Today, the focus of Paul's letter changes pretty dramatically and you can see it if you’re using the ESV and many other modern translations. The very first word of 1 Thessalonians 4:1 is “Finally.” Now you know the old joke - when a preacher says, “And now in conclusion,” what does that mean? The answer is, of course, no much. Now you may say, “Now Paul, you’re half-way through the letter, you’re about at the half-way point; we've got two full chapters to go. Why are you saying ‘Finally’?” Well, the commentators debate a little bit about how “Finally” ought to be translated here. Is Paul really saying, “Finally,” or is he saying, “So now, I wanted to get where I'd been going; I wanted to get to the exhortation. I told you about the exhortation that I'm going to give you. I told you in chapter 1, I told you in chapter 2; I even mentioned it in chapter 3. Now finally I'm getting to the exhortation that I wanted to make to you. We’re now getting to the point of the letter that I'm writing to you.” And that's what it clearly means. When you look at chapter 4, if you’ll let your eyes scan down the first eleven, twelve verses, Paul getting into the business of exhortation now.

He does this regularly, doesn't he, in letters. You’re reading this wonderful theology in Ephesians 1, 2, 3, and 4, and then suddenly you start getting all this exhortation, all this instruction in ethics, all this teaching about living the Christian life. The same thing happens in Romans. You’re reading all this wonderful theology from Romans 1 to 11 and suddenly you get to Romans 12 verse 1 and you get this, “Therefore, let us be living sacrifices.” And suddenly, Romans 12, 13, and 14 are preoccupied with exhortations about the Christian life. This is a regular pattern for Paul: doctrine then duty; faith then practice; truth then life, because for Paul, all truth serves to inform Christian living. It teaches us how we are to live. And he’ll get into specific exhortations about living the Christian life. As we study this passage over the next weeks together, he will specifically address the issue of sexual immorality, he will address vocation and how we go about our work, what our attitude is towards work. He’ll even address the issue of death. What is our response to the death of our loved ones? Do we have hope when that happens or do we lose hope? Sex, work, and death - perennial issues for Christians in every culture and in every generation. And Paul is going to give specific exhortations about how we are to live life in light of Jesus’ return in those areas.

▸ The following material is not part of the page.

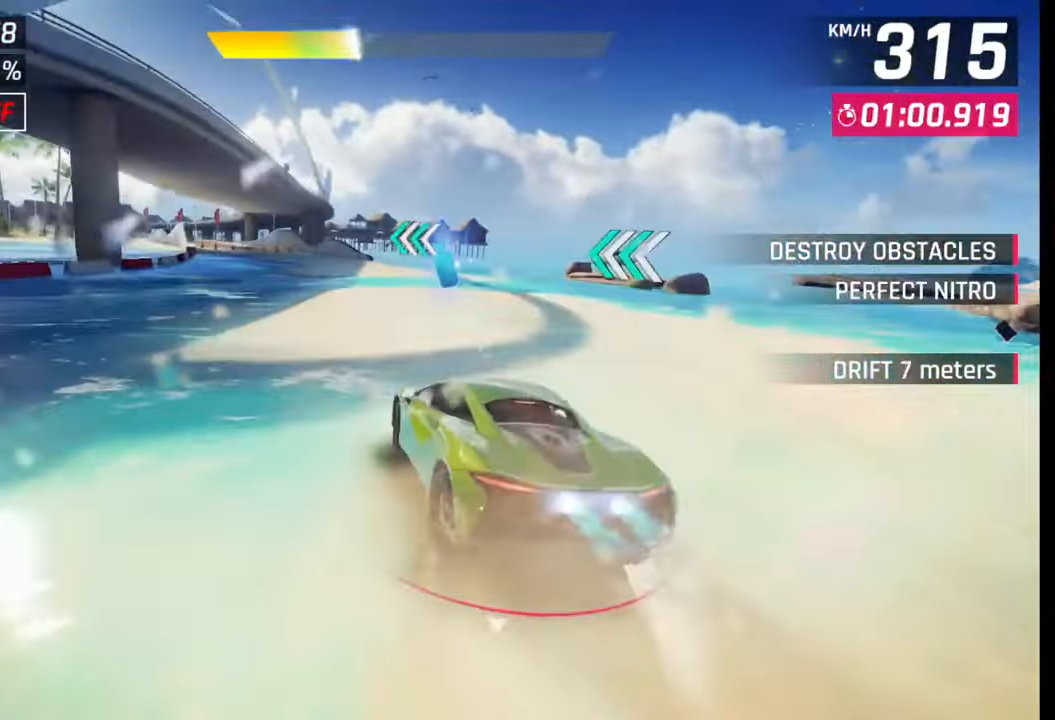
{"buttons": [], "left_stick": "left", "right_stick": "center", "events": [[367, "CROSS", "down"], [367, "R1", "down"], [400, "L1", "down"], [450, "R1", "up"], [467, "CROSS", "up"], [500, "L1", "up"]]}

Now what we're going to look at today in verses 1 and 2 is really just his introduction but he says something in this passage that is hugely important to get our heads around if we're going to understand properly the commands, the directions, the exhortations that he's going to give us. And I want you to be on the lookout for three things. In verse 1, in the very first phrase, you’re going to come across the word, “urge” — “I urge you brothers.” So you’re going to see, that is, an exhortation from Paul. The Gospel of grace doesn't mean that Paul doesn't have anything to exhort us to do and he's going to actually urge us to do something. So I want you to be on the lookout for the exhortation.

Then, if you’ll let your eyes look a little bit further in verse 1, in the phrase that starts with the word “that” and ends with the word “more” — there’re two “thats” which actually are indicative of a clause in that section. He then says, “Just as you are doing. I urge you, keep on doing just what you’re doing.” So the exhortation is really an encouragement. He's not saying, “You dummies are doing it all wrong! Do it right for the first time!” He's actually saying, “You’re doing what you’re supposed to be doing. Keep on doing it! I urge you, keep on! More! Keep on going! You’re doing this right; keep on doing it and do it more.” This is an exhortation. This is an apostle not sort of saying, “You can't ever do anything right people so I'm going to have to correct you here.” He's saying, “You’re doing well! Keep on doing that and doing it more!” This is an encouragement. I want you to hear that in this passage. Paul means to encourage you in love and good deeds here.

And then third, look at verse 2. He reminds them of the instruction that he had already given them about how to live the Christian life. Now he's going to spell that out from verses 3 and following in those areas that we've already talked about, but he reminds us. So you've got an exhortation in verse 1, you've got an encouragement in verse 1, and you've got a reminder in verse 2. Be on the lookout for those things as we read God's Word. Before we read it, let's pray and ask for His help and blessing.

Heavenly Father, this is Your Word. Every word of it is inspired, every word of it is profitable, every word of it is supremely practical. So by Your Holy Spirit, bring Your Word to bear on our hearts so that we love the right things, so that we aspire to the right things, so that we understand how we're to live this Christian life, and then grant, by the Spirit, O Lord, hearts that actually embrace in living the teaching of Your Word. We ask this in Jesus’ name, amen.

This is the Word of God. Hear it in 1 Thessalonians 4, beginning in verse 1:

“Finally, then, brothers, we ask and urge you in the Lord Jesus, that as you received from us how you ought to walk and to please God, just as you are doing, that you do so more and more. For you know what instructions we gave you through the Lord Jesus.”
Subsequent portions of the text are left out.